One of the very best oxygenators, Vallisneria spiralis also has the virtue of being simple to grow. The technique of propagation is by runners. These runners grow out from the crown along the sand, and new plants shoot up from the ends of them. It’s feasible in a well-established tank to remove a plant and discover a entire string of them connected together. It’s, as a result, advisable when removing plants of this nature from the aquarium to snip the runners prior to really removing the plant.
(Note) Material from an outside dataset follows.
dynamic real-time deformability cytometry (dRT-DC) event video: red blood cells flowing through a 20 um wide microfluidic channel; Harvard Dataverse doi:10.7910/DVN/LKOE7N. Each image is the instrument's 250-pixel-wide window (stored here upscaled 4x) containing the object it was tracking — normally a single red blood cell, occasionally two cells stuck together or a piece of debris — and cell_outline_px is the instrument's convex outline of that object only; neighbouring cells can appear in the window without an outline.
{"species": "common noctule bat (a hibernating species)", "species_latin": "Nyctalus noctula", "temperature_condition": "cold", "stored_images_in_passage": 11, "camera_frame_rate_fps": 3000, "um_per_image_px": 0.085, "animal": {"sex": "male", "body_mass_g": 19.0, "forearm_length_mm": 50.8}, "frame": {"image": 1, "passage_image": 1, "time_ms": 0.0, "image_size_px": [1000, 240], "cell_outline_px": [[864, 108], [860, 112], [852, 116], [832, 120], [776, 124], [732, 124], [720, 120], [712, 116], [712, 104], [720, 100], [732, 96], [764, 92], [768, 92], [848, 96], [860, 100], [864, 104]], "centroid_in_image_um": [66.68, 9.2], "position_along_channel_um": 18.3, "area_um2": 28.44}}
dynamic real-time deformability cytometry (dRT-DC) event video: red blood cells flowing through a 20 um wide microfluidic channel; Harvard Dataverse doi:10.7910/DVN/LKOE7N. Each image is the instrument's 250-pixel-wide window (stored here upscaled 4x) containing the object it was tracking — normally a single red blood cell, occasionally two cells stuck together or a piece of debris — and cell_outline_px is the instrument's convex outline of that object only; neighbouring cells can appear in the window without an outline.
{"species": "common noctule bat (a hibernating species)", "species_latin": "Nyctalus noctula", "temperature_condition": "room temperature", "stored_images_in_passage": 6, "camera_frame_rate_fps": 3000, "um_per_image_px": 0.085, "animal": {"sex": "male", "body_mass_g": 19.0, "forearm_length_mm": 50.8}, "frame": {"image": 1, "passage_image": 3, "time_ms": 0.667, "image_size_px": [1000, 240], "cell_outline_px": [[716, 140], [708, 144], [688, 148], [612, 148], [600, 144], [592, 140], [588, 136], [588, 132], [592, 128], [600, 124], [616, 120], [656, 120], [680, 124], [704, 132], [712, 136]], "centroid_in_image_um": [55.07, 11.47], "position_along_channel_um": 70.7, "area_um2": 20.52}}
The species are separate, either male or female. The female flowers are on lengthy stems which reach to the surface. The male flowers are attached to the base of the leaves, which, when ripe, turn out to be detached and rise to the surface, where they float among the females fertilising them. The stem of the female flower coils up spirally under water, and it’s from this that the name is derived.
Don’t cover the crown with sand when planting, leave about 1/8 in. totally free.
Vallisneria torta is a variation of V. spiralis. The somewhat broader translucent leaves twist in a slow twirl like a corkscrew, and this plant is most likely much better recognized as ‘corkscrew val’. This species doesn’t grow so tall as V. spiralis. V. spiralis var. gigantea is an very big selection growing up to 6 ft. under favourable conditions, with leaves between 1/2 in. and 2 in. in width. It thrives in tropical aquaria in which a temperature of 85°F is maintained.